Четверо астронавтов, которые неторопливо завтракали вокруг пластикового стола, приветливо помахали опоздавшему коллеге. На краю стола стоял сандвич-тостер. В эту минуту примитивное устройство изо всех сил тужилось, пытаясь превратить в бутерброд набор из двух хлебцев с ломтиками копченого мяса и сыра. Из прорези между двумя половинками электрического устройства то и дело вырывались струйки дымка и крохотные искорки. Это хлебные крошки сгорали на раскаленной спирали дотла, распространяя манящий запах поджаренной корочки.
– О, муза муз! – трагическим тоном с подвыванием продолжал вошедший. – Нет зрелища смешней, чем завтрак сытых с вечера людей! Прямо на наших глазах они пожирают размороженные витамины и – что там еще в нашем меню? – ну, конечно же, консервированные белки! Утро нового дня, а в космосе ничего не изменилось: все та же кухня, все тот же завтрак, все то же надоевшее меню! Одно и то же! Навсегда!.. Вы только вдумайтесь в зловещий смысл этого слова: навсегда!
Астронавт не столько говорил, сколько пел, старательно пародируя речитатив героя-любовника классического театра. При этом правую руку он задрал как можно выше, старательно пародируя представление трагедии на сцене театра восемнадцатого века. Почему-то в те времена считалось, что герой-любовник может появляться на сцене только так – с задранной в небо рукой. Объяснялось это, скорее всего, тем, что в противном случае публике он показался бы слишком мелким в сравнении с масштабом готовых вот-вот обрушиться на его голову несчастий.
– А самое смешное заключается в том, что все то же меню остается неизменным на нашем столе не только по будням, но и…
Голос говорившего снизился до шепота:
– …по праздникам!
– Бен Моллиган! – представил только что появившегося астронавта командир корабля, – полиглот, дипломат, психолог.

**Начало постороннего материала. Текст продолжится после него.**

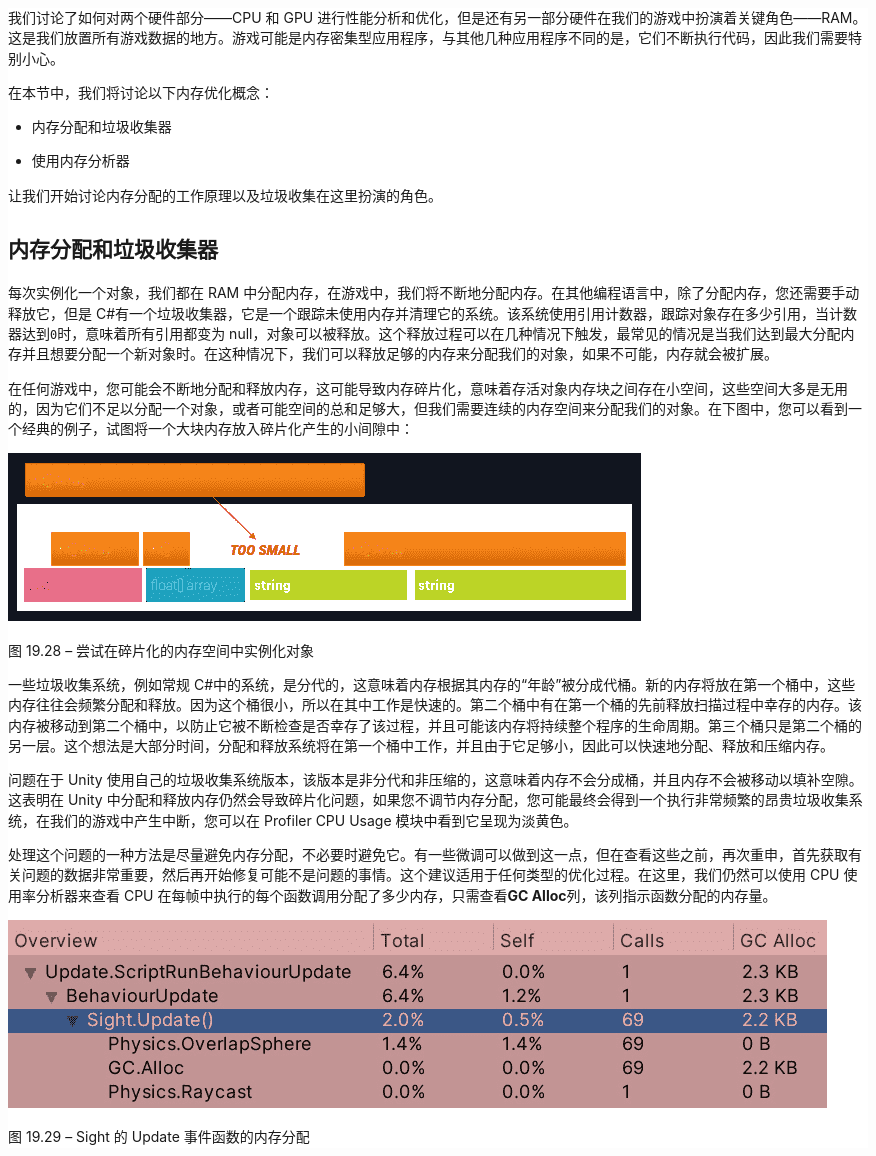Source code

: 我们讨论了如何对两个硬件部分——CPU 和 GPU 进行性能分析和优化，但是还有另一部分硬件在我们的游戏中扮演着关键角色——RAM。这是我们放置所有游戏数据的地方。游戏可能是内存密集型应用程序，与其他几种应用程序不同的是，它们不断执行代码，因此我们需要特别小心。

在本节中，我们将讨论以下内存优化概念：

+   内存分配和垃圾收集器

+   使用内存分析器

让我们开始讨论内存分配的工作原理以及垃圾收集在这里扮演的角色。

## 内存分配和垃圾收集器

每次实例化一个对象，我们都在 RAM 中分配内存，在游戏中，我们将不断地分配内存。在其他编程语言中，除了分配内存，您还需要手动释放它，但是 C#有一个垃圾收集器，它是一个跟踪未使用内存并清理它的系统。该系统使用引用计数器，跟踪对象存在多少引用，当计数器达到`0`时，意味着所有引用都变为 null，对象可以被释放。这个释放过程可以在几种情况下触发，最常见的情况是当我们达到最大分配内存并且想要分配一个新对象时。在这种情况下，我们可以释放足够的内存来分配我们的对象，如果不可能，内存就会被扩展。

在任何游戏中，您可能会不断地分配和释放内存，这可能导致内存碎片化，意味着存活对象内存块之间存在小空间，这些空间大多是无用的，因为它们不足以分配一个对象，或者可能空间的总和足够大，但我们需要连续的内存空间来分配我们的对象。在下图中，您可以看到一个经典的例子，试图将一个大块内存放入碎片化产生的小间隙中：

![图 19.28 – 尝试在碎片化的内存空间中实例化对象](img/Figure_19.28_B14199.jpg)

图 19.28 – 尝试在碎片化的内存空间中实例化对象

一些垃圾收集系统，例如常规 C#中的系统，是分代的，这意味着内存根据其内存的“年龄”被分成代桶。新的内存将放在第一个桶中，这些内存往往会频繁分配和释放。因为这个桶很小，所以在其中工作是快速的。第二个桶中有在第一个桶的先前释放扫描过程中幸存的内存。该内存被移动到第二个桶中，以防止它被不断检查是否幸存了该过程，并且可能该内存将持续整个程序的生命周期。第三个桶只是第二个桶的另一层。这个想法是大部分时间，分配和释放系统将在第一个桶中工作，并且由于它足够小，因此可以快速地分配、释放和压缩内存。

问题在于 Unity 使用自己的垃圾收集系统版本，该版本是非分代和非压缩的，这意味着内存不会分成桶，并且内存不会被移动以填补空隙。这表明在 Unity 中分配和释放内存仍然会导致碎片化问题，如果您不调节内存分配，您可能最终会得到一个执行非常频繁的昂贵垃圾收集系统，在我们的游戏中产生中断，您可以在 Profiler CPU Usage 模块中看到它呈现为淡黄色。

处理这个问题的一种方法是尽量避免内存分配，不必要时避免它。有一些微调可以做到这一点，但在查看这些之前，再次重申，首先获取有关问题的数据非常重要，然后再开始修复可能不是问题的事情。这个建议适用于任何类型的优化过程。在这里，我们仍然可以使用 CPU 使用率分析器来查看 CPU 在每帧中执行的每个函数调用分配了多少内存，只需查看**GC Alloc**列，该列指示函数分配的内存量。

![图 19.29 – Sight 的 Update 事件函数的内存分配](img/Figure_19.29_B14199.jpg)

图 19.29 – Sight 的 Update 事件函数的内存分配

По совместительству – восходящая звезда наших кухонных посиделок! Мастер оригинального жанра!..
Он отставил чашку с кофе и принялся аплодировать. Жесты были подчеркнуто выразительными, скорее даже преувеличенными, но звуков овации никто не слышал. Разыгранный восторг оказался всего лишь крохотной пантомимой.

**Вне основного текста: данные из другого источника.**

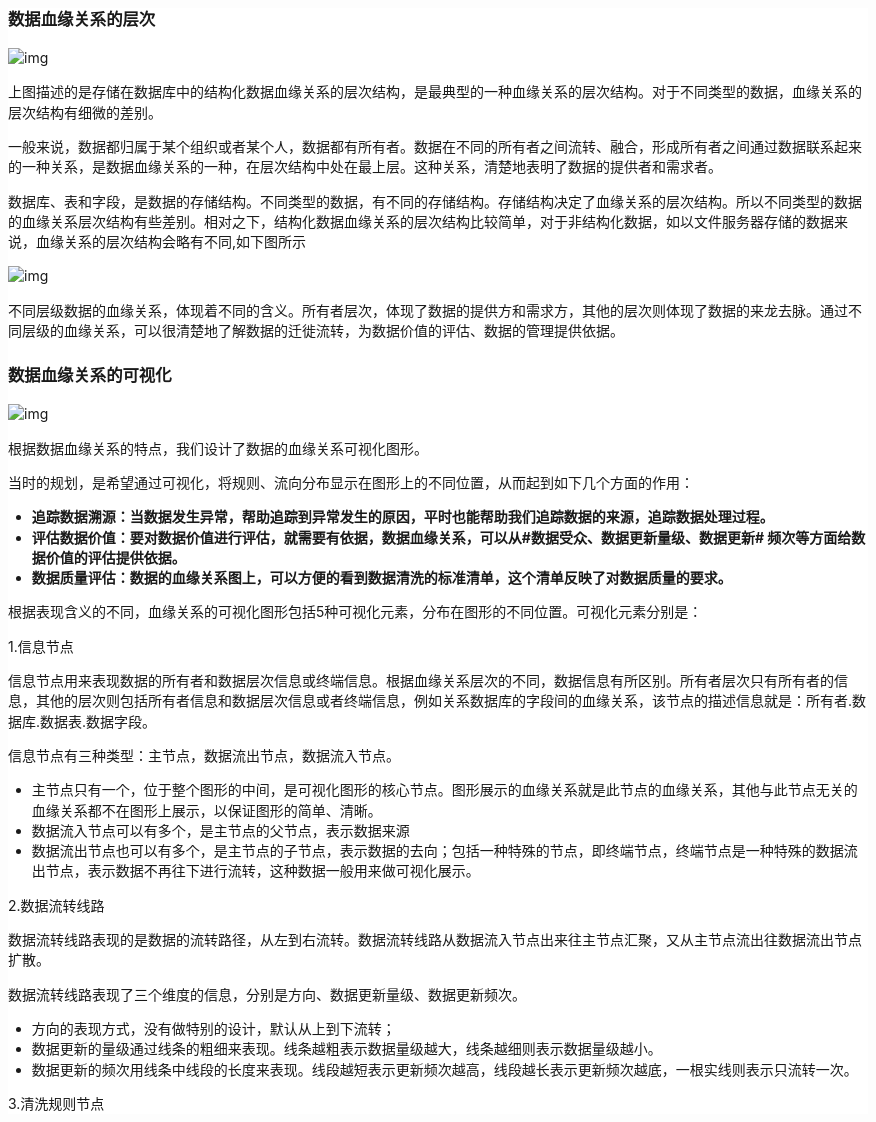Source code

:    

### 数据血缘关系的层次



![img](https://imgconvert.csdnimg.cn/aHR0cHM6Ly9zdGF0aWMwMDEuaW5mb3EuY24vcmVzb3VyY2UvaW1hZ2UvZGQvZmMvZGRhNTg3YjFmYWYxNmNlMjU0NDVjNjM3M2QxYzI2ZmMucG5n?x-oss-process=image/format,png)

上图描述的是存储在数据库中的结构化数据血缘关系的层次结构，是最典型的一种血缘关系的层次结构。对于不同类型的数据，血缘关系的层次结构有细微的差别。

一般来说，数据都归属于某个组织或者某个人，数据都有所有者。数据在不同的所有者之间流转、融合，形成所有者之间通过数据联系起来的一种关系，是数据血缘关系的一种，在层次结构中处在最上层。这种关系，清楚地表明了数据的提供者和需求者。

数据库、表和字段，是数据的存储结构。不同类型的数据，有不同的存储结构。存储结构决定了血缘关系的层次结构。所以不同类型的数据的血缘关系层次结构有些差别。相对之下，结构化数据血缘关系的层次结构比较简单，对于非结构化数据，如以文件服务器存储的数据来说，血缘关系的层次结构会略有不同,如下图所示

![img](https://imgconvert.csdnimg.cn/aHR0cHM6Ly9zdGF0aWMwMDEuaW5mb3EuY24vcmVzb3VyY2UvaW1hZ2UvYjUvNjMvYjUxY2RiODcwNzQ5MTIxYjJkNGEwMTAzOTU4MzJlNjMucG5n?x-oss-process=image/format,png)

不同层级数据的血缘关系，体现着不同的含义。所有者层次，体现了数据的提供方和需求方，其他的层次则体现了数据的来龙去脉。通过不同层级的血缘关系，可以很清楚地了解数据的迁徙流转，为数据价值的评估、数据的管理提供依据。



### 数据血缘关系的可视化



![img](https://imgconvert.csdnimg.cn/aHR0cHM6Ly9zdGF0aWMwMDEuaW5mb3EuY24vcmVzb3VyY2UvaW1hZ2UvZGUvY2YvZGUyN2QwMDEwZTQ0NjhiNzkxMDFlNGE1Y2NjYWZiY2YucG5n?x-oss-process=image/format,png)

根据数据血缘关系的特点，我们设计了数据的血缘关系可视化图形。

当时的规划，是希望通过可视化，将规则、流向分布显示在图形上的不同位置，从而起到如下几个方面的作用：

- **追踪数据溯源：当数据发生异常，帮助追踪到异常发生的原因，平时也能帮助我们追踪数据的来源，追踪数据处理过程。**
- **评估数据价值：要对数据价值进行评估，就需要有依据，数据血缘关系，可以从#数据受众、数据更新量级、数据更新# 频次等方面给数据价值的评估提供依据。**
- **数据质量评估：数据的血缘关系图上，可以方便的看到数据清洗的标准清单，这个清单反映了对数据质量的要求。**

根据表现含义的不同，血缘关系的可视化图形包括5种可视化元素，分布在图形的不同位置。可视化元素分别是：

1.信息节点

信息节点用来表现数据的所有者和数据层次信息或终端信息。根据血缘关系层次的不同，数据信息有所区别。所有者层次只有所有者的信息，其他的层次则包括所有者信息和数据层次信息或者终端信息，例如关系数据库的字段间的血缘关系，该节点的描述信息就是：所有者.数据库.数据表.数据字段。

信息节点有三种类型：主节点，数据流出节点，数据流入节点。

- 主节点只有一个，位于整个图形的中间，是可视化图形的核心节点。图形展示的血缘关系就是此节点的血缘关系，其他与此节点无关的血缘关系都不在图形上展示，以保证图形的简单、清晰。
- 数据流入节点可以有多个，是主节点的父节点，表示数据来源
- 数据流出节点也可以有多个，是主节点的子节点，表示数据的去向；包括一种特殊的节点，即终端节点，终端节点是一种特殊的数据流出节点，表示数据不再往下进行流转，这种数据一般用来做可视化展示。

2.数据流转线路

数据流转线路表现的是数据的流转路径，从左到右流转。数据流转线路从数据流入节点出来往主节点汇聚，又从主节点流出往数据流出节点扩散。

数据流转线路表现了三个维度的信息，分别是方向、数据更新量级、数据更新频次。

- 方向的表现方式，没有做特别的设计，默认从上到下流转；
- 数据更新的量级通过线条的粗细来表现。线条越粗表示数据量级越大，线条越细则表示数据量级越小。
- 数据更新的频次用线条中线段的长度来表现。线段越短表示更新频次越高，线段越长表示更新频次越底，一根实线则表示只流转一次。

3.清洗规则节点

Сидящие за столом переглянулись и обменялись понимающими улыбками. Им не нужно было объяснять, что они вот-вот станут жертвами очередного розыгрыша и в очередной раз позволят себя надуть. Самое удивительное при этом заключалось в том, что на Бена никто никогда не сердился. От расплаты за розыгрыши его неизменно спасала подчеркнутая безобидность придуманных им кухонных мистификаций. Впрочем, никто не обижался на Бена еще и потому, что этот астронавт был чем-то вроде талисмана на корабле. Одно его присутствие разрешало едва ли не любые конфликты. В экспедициях, которые длились более полугода, это качество было на вес золота.

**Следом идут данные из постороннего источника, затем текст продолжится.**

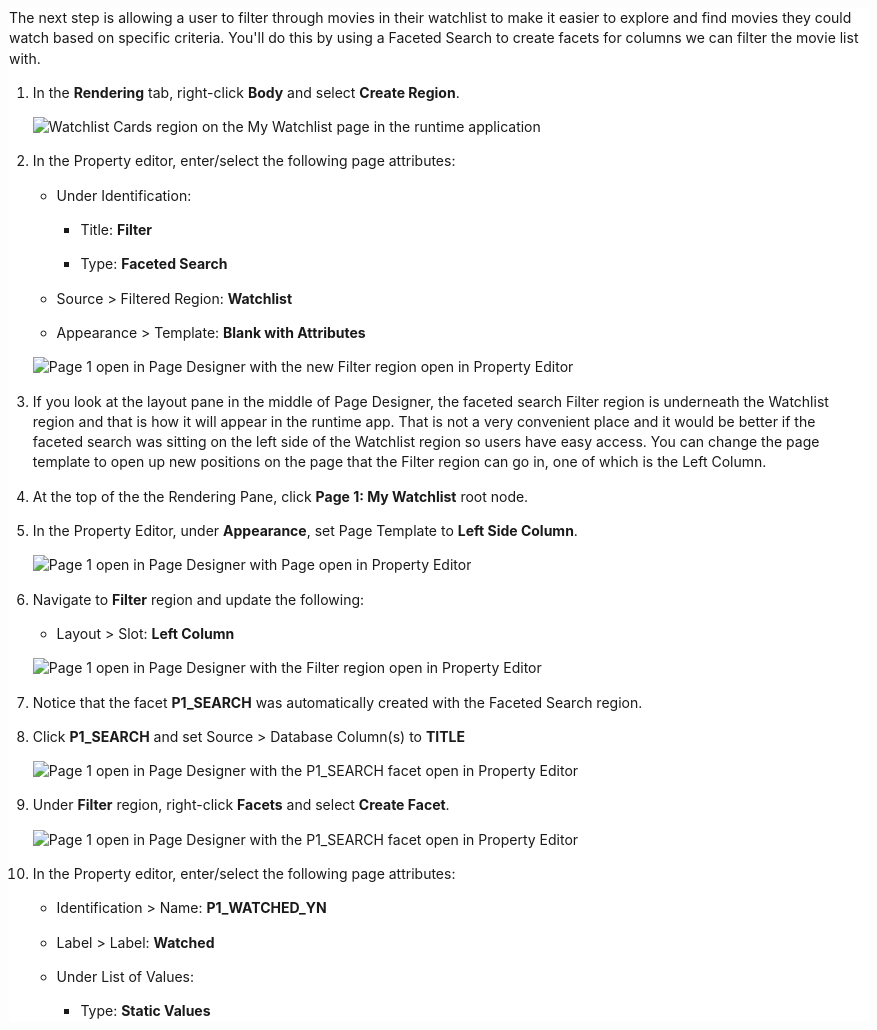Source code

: The next step is allowing a user to filter through movies in their watchlist to make it easier to explore and find movies they could watch based on specific criteria. You'll do this by using a Faceted Search to create facets for columns we can filter the movie list with.

1. In the **Rendering** tab, right-click **Body** and select **Create Region**.

    ![Watchlist Cards region on the My Watchlist page in the runtime application](images/create-filter-region.png " ")

2. In the Property editor, enter/select the following page attributes:

    - Under Identification:

        - Title: **Filter**

        - Type: **Faceted Search**

    - Source > Filtered Region: **Watchlist**

    - Appearance > Template: **Blank with Attributes**

    ![Page 1 open in Page Designer with the new Filter region open in Property Editor](images/faceted-search.png " ")

3. If you look at the layout pane in the middle of Page Designer, the faceted search Filter region is underneath the Watchlist region and that is how it will appear in the runtime app. That is not a very convenient place and it would be better if the faceted search was sitting on the left side of the Watchlist region so users have easy access. You can change the page template to open up new positions on the page that the Filter region can go in, one of which is the Left Column.

4. At the top of the the Rendering Pane, click **Page 1: My Watchlist** root node.

5. In the  Property Editor, under **Appearance**, set Page Template to **Left Side Column**.

    ![Page 1 open in Page Designer with Page open in Property Editor](images/page-template.png " ")

6. Navigate to **Filter** region and update the following:

    - Layout > Slot: **Left Column**

    ![Page 1 open in Page Designer with the Filter region open in Property Editor](images/filter-position.png " ")

7. Notice that the facet **P1_SEARCH** was automatically created with the Faceted Search region.

8. Click **P1_SEARCH** and set Source > Database Column(s) to **TITLE**

    ![Page 1 open in Page Designer with the P1_SEARCH facet open in Property Editor](images/search-facet.png " ")

9. Under **Filter** region, right-click **Facets** and select **Create Facet**.

    ![Page 1 open in Page Designer with the P1_SEARCH facet open in Property Editor](images/create-facet.png " ")

10. In the Property editor, enter/select the following page attributes:

    - Identification > Name: **P1\_WATCHED\_YN**

    - Label > Label: **Watched**

    - Under List of Values:

        - Type: **Static Values**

Скучная до тех пор утренняя беседа за столом оживилась. Все пытались угадать, кто же из них на этот раз станет жертвой очередного подвоха. Чаще всего определить это заранее было невозможно. Никто не смог бы прочитать в глазах Бена ничего, кроме правдоподобной невинности и подкупающей искренности. Взгляд его, как всегда, оставался серьезным.